Long-term survival analysis confirms a strong advantage of the weekly over the tri-weekly administration schedule: the 2-year survival rate was three-fold higher considering the entire patient population and five-fold higher in patients who achieved disease control at the first tumour re-assessment.

In both cohorts, patients who achieved disease control at the first tumour re-assessment and continued therapy had a double median survival time with respect to patients who progressed at the first tumour re-assessment and consequently discontinued treatment (16.7 v 8.3 months).
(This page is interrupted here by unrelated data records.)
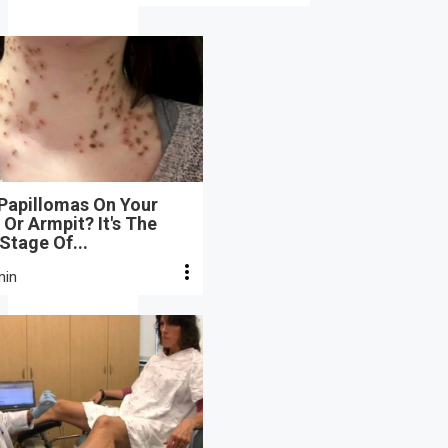
 Papillomas On Your
Or Armpit? It's The
 Stage Of...
min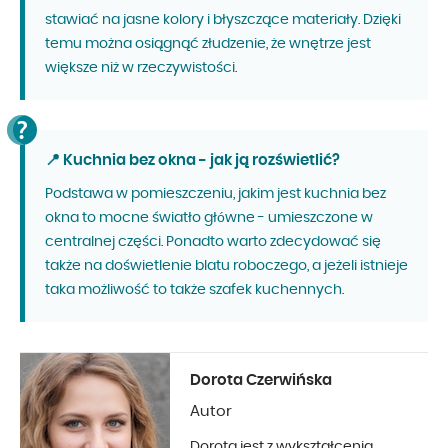
stawiać na jasne kolory i błyszczące materiały. Dzięki
temu można osiągnąć złudzenie, że wnętrze jest
większe niż w rzeczywistości.
📍 Kuchnia bez okna - jak ją rozświetlić?
Podstawa w pomieszczeniu, jakim jest kuchnia bez
okna to mocne światło główne - umieszczone w
centralnej części. Ponadto warto zdecydować się
także na doświetlenie blatu roboczego, a jeżeli istnieje
taka możliwość to także szafek kuchennych.
Dorota Czerwińska
Autor
Dorota jest z wykształcenia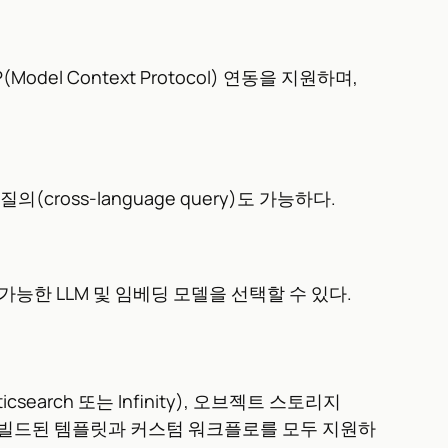
l Context Protocol) 연동을 지원하며,
 질의(cross-language query)도 가능하다.
구성 가능한 LLM 및 임베딩 모델을 선택할 수 있다.
earch 또는 Infinity), 오브젝트 스토리지
어는 사전 빌드된 템플릿과 커스텀 워크플로를 모두 지원하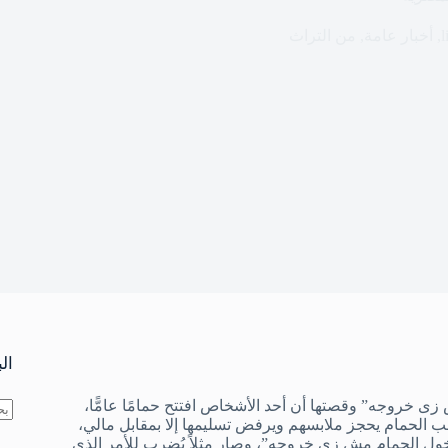
l
,
أخبار عامة
,
من التراث
ال
زى خروجه” وقصتها أن أحد الأشخاص افتتح حمامًا عامًّا،
 الحمام يحجز ملابسهم ويرفض تسليمها إلا بمقابل مالي،
لا
“دخول الحمام مش زى خروجه”، وصار مثلاً يُضرب للأمر الذي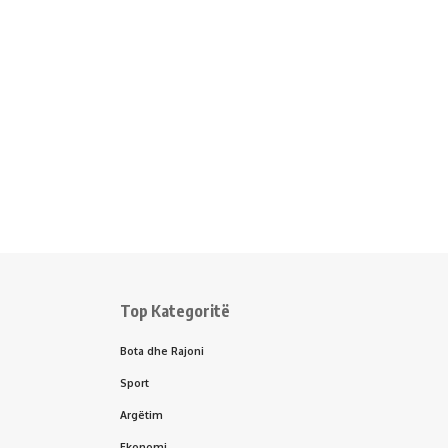
Top Kategoritë
Bota dhe Rajoni
Sport
Argëtim
Ekonomi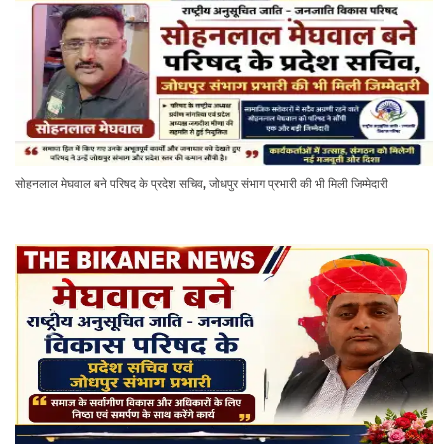
सोहनलाल मेघवाल बने परिषद के प्रदेश सचिव, जोधपुर संभाग प्रभारी की भी मिली जिम्मेदारी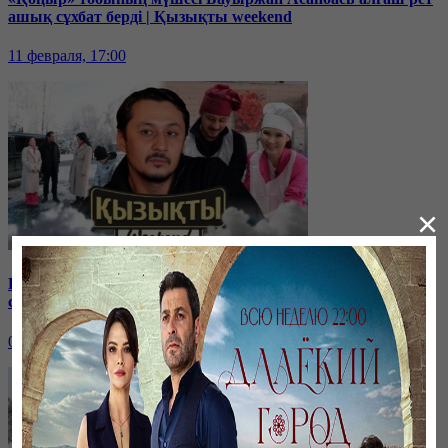
ашық сұхбат берді | Қызықты weekend
11 февраля, 17:00
×
Рүстем мен Жанаргүл Жаныамановтар: Бір-біріңізді
сынақсыз жақсы көріңіз | Қызықты weekend
04 февраля, 17:00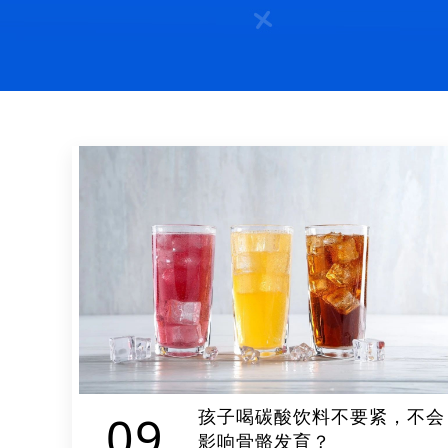
孩子喝碳酸饮料不要紧，不会
09
影响骨骼发育？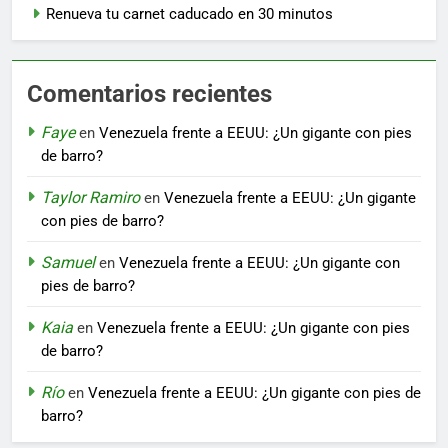
Renueva tu carnet caducado en 30 minutos
Comentarios recientes
Faye
en
Venezuela frente a EEUU: ¿Un gigante con pies
de barro?
Taylor Ramiro
en
Venezuela frente a EEUU: ¿Un gigante
con pies de barro?
Samuel
en
Venezuela frente a EEUU: ¿Un gigante con
pies de barro?
Kaia
en
Venezuela frente a EEUU: ¿Un gigante con pies
de barro?
Río
en
Venezuela frente a EEUU: ¿Un gigante con pies de
barro?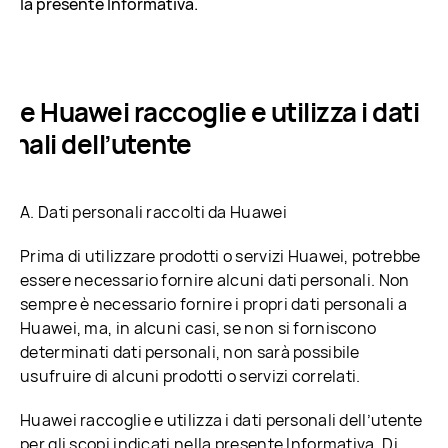
la presente Informativa.
ome Huawei raccoglie e utilizza i dati
onali dell’utente
A. Dati personali raccolti da Huawei
Prima di utilizzare prodotti o servizi Huawei, potrebbe
essere necessario fornire alcuni dati personali. Non
sempre è necessario fornire i propri dati personali a
Huawei, ma, in alcuni casi, se non si forniscono
determinati dati personali, non sarà possibile
usufruire di alcuni prodotti o servizi correlati.
Huawei raccoglie e utilizza i dati personali dell’utente
per gli scopi indicati nella presente Informativa. Di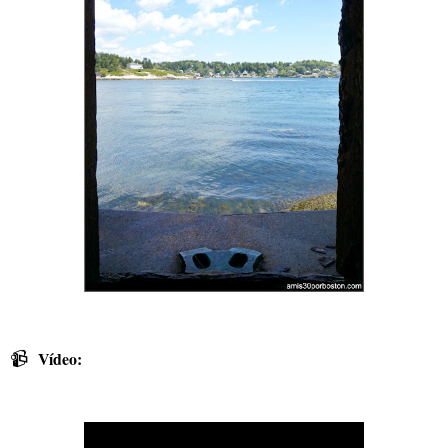
📹
Vídeo: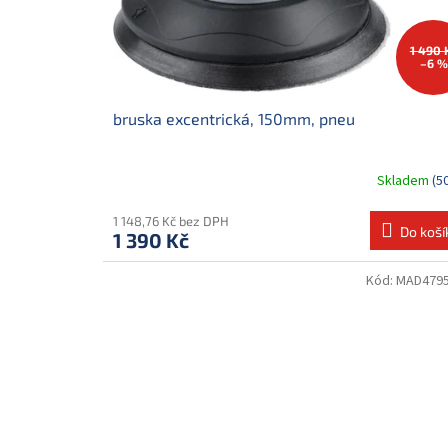
1 490 
–6 %
bruska excentrická, 150mm, pneu
Skladem
(5
1 148,76 Kč bez DPH
Do koší
1 390 Kč
Kód:
MAD479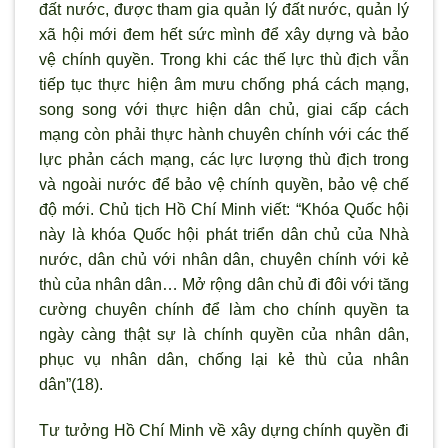
đất nước, được tham gia quản lý đất nước, quản lý
xã hội mới đem hết sức mình để xây dựng và bảo
vệ chính quyền. Trong khi các thế lực thù địch vẫn
tiếp tục thực hiện âm mưu chống phá cách mạng,
song song với thực hiện dân chủ, giai cấp cách
mạng còn phải thực hành chuyên chính với các thế
lực phản cách mạng, các lực lượng thù địch trong
và ngoài nước để bảo vệ chính quyền, bảo vệ chế
độ mới. Chủ tịch Hồ Chí Minh viết: “Khóa Quốc hội
này là khóa Quốc hội phát triển dân chủ của Nhà
nước, dân chủ với nhân dân, chuyên chính với kẻ
thù của nhân dân… Mở rộng dân chủ đi đôi với tăng
cường chuyên chính để làm cho chính quyền ta
ngày càng thật sự là chính quyền của nhân dân,
phục vụ nhân dân, chống lại kẻ thù của nhân
dân”(18).
Tư tưởng Hồ Chí Minh về xây dựng chính quyền đi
Evaluation of the weekly schedule of NGR-hTNF for the treatment of chemo-pretreated malignant pleural mesothelioma patients is currently being investigated in a double-blind, placebo-controlled randomized Phase III trial.

Moreover, based on the long-term effect of the drug in disease control, MolMed announces the start of a randomized, placebo-controlled Phase II trial as first line maintenance treatment for patients who completed the pemetrexed-based chemotherapy.

The trial is planning to enrol 100 patients and will investigate the effects of the administration of NGR-hTNF in prolonging the benefits attained with chemotherapy; the primary endpoint of the trial is progression-free survival.

Clinical data obtained by MolMed to date demonstrate the antitumour activity of NGR-hTNF in six different types of solid tumours; these include two orphan indications as well as more widespread diseases, which altogether account for more than 1.4 million new cases each year in Europe, North America and Japan.